In another biblical twist, Harlan's father found evidence that incriminated his son in the murder. He summoned police. In June 1995, a jury in Adams County found the defendant guilty of first-degree murder and kidnapping. After a sentencing hearing, the court ordered Harlan put to death. Colorado's Supreme Court at first affirmed.
The usual motions ensued. Among them was a motion to vacate the death sentence because of a juror's use of the Bible during the penalty phase. Eight years passed. Most of the defense motions died on the vine. Finally the court ordered a hearing on this one. Sure enough, it turned out that at least one juror had brought a Bible into the jury room. Some of the sequestered jurors had consulted a Bible in their hotel rooms the night before they voted.
They found guidance in Leviticus 24:16-21. There the Lord, speaking to Moses, repeatedly sanctions the death penalty. "Breach for breach, eye for eye, tooth for tooth: as he hath caused a blemish in a man, so shall it be done to him again. And he that killeth a man, he shall be put to death."
Several of the jurors went also to the New Testament, where they found guidance in Romans 13. Here Paul expounds the civil law of the empire and urges that it be obeyed. On the Saturday morning in Brighton, Colo., when they agreed unanimously upon a death sentence, the jurors first read and discussed the biblical passages.
That discussion in June 1995 was more than the trial court could tolerate in May 2003. After an extended hearing, the trial judge ruled that use of the biblical passages violated Harlan's right to have his sentence decided solely on the evidence and the law. Six months ago the Supreme Court of Colorado affirmed 3-2, with two justices abstaining. The effect was to vacate the death sentence and to replace it with life imprisonment instead.

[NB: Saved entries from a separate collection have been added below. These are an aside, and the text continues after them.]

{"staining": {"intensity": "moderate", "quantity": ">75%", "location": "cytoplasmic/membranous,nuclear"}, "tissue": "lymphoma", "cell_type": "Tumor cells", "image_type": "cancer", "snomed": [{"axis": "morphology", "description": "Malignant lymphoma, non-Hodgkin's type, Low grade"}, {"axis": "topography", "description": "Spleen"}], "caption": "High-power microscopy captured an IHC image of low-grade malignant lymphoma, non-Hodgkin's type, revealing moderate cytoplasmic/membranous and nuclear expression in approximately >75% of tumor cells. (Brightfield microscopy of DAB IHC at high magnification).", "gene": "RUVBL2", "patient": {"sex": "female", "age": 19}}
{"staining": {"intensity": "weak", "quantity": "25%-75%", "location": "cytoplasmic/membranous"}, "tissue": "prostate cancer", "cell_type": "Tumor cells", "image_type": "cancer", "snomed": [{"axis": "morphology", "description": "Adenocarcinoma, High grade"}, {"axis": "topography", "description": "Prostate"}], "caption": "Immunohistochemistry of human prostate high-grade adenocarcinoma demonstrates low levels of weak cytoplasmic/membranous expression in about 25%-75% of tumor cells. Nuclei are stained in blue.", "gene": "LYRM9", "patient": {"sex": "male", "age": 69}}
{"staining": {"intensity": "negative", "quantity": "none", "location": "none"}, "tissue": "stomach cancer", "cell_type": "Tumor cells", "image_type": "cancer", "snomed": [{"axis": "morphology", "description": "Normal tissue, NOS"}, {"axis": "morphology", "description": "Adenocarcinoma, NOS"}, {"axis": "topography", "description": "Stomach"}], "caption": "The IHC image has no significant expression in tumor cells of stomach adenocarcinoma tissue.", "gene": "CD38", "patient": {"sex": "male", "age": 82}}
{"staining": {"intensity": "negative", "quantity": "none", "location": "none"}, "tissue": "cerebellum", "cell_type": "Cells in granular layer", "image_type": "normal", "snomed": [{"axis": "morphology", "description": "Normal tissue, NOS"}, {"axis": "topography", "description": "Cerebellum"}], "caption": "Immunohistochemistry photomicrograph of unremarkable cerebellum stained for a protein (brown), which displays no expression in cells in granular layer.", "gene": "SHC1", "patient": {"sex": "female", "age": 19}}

Speaking for the majority, Justice Gregory Hobbs held that the jurors' use of the biblical texts constituted reversible misconduct. Exposure of a jury to influences "outside of the trial process itself" was improper. The biblical materials "were neither admitted into evidence nor permitted by court instruction."
Hobbs added: "The Bible and other religious documents are considered codes of law by many in the contemporary communities from which Colorado jurors are drawn. ... The Leviticus text is written in the first-person voice of God and commands death as the punishment for murder. The Romans text instructs human beings to obey the civil government. ... Drawn from an array of typical jurors in Colorado, at least one juror in this case could have been influenced by these authoritative passages to vote for the death penalty when he or she may otherwise have voted for a life sentence."
Justice Hobbs emphasized that the court was not expelling God from the jury room. Indeed, "We expect jurors to bring their backgrounds and beliefs to bear on their deliberations but to give ultimate consideration only to the facts admitted and the law as instructed. ... We hold only that it was improper for a juror to bring the Bible into the jury room."
The questions raised in the Harlan case have divided lower appellate courts. Virginia's Supreme Court (and the federal 4th Circuit) have found no error in permitting jurors in capital punishment cases to consult the Bible. The supreme courts of Oklahoma, Kentucky, Tennessee, and now Colorado have indicated that a jury's use of a Bible may indeed be prejudicial. I don't understand why it was reversible error for jurors to read physically from a Bible, but would not have been error for a juror to quote Moses from memory. Let us pray.